### Stored data entries
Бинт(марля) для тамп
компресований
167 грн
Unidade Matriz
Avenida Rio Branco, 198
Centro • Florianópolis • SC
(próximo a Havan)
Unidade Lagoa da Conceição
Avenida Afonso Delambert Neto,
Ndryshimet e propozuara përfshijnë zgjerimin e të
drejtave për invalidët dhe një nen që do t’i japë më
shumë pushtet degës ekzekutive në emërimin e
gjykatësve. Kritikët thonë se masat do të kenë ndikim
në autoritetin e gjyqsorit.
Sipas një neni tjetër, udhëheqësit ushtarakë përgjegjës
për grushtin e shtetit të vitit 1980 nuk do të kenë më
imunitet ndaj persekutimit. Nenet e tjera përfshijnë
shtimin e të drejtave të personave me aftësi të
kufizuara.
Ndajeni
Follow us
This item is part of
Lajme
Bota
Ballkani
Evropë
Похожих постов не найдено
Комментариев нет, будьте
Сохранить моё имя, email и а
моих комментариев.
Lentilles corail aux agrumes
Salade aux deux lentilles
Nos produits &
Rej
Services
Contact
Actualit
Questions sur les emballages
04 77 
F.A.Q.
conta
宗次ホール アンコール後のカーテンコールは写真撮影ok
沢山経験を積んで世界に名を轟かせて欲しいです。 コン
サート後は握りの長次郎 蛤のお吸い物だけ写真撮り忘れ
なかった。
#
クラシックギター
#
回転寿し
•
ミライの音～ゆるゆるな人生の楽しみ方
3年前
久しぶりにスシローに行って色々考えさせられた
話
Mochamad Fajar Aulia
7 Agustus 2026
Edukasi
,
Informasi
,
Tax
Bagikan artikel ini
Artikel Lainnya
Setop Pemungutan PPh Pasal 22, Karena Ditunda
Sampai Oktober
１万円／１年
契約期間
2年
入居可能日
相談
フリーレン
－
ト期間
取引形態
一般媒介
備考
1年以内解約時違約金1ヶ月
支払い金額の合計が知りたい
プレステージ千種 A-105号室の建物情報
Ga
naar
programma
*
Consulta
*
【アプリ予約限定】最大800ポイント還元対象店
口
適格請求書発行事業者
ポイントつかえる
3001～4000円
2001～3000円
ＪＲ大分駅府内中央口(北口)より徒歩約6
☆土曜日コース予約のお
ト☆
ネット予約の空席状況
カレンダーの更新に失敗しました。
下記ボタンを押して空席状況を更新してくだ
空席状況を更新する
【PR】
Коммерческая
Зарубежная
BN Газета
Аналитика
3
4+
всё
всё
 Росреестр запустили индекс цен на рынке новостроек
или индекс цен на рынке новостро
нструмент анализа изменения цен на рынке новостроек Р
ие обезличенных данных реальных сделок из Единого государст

### Your task
Where does the word "индекс" occur in the records? Return every line that holds it.

### Response to the task
 Росреестр запустили индекс цен на рынке новостроек
или индекс цен на рынке новостро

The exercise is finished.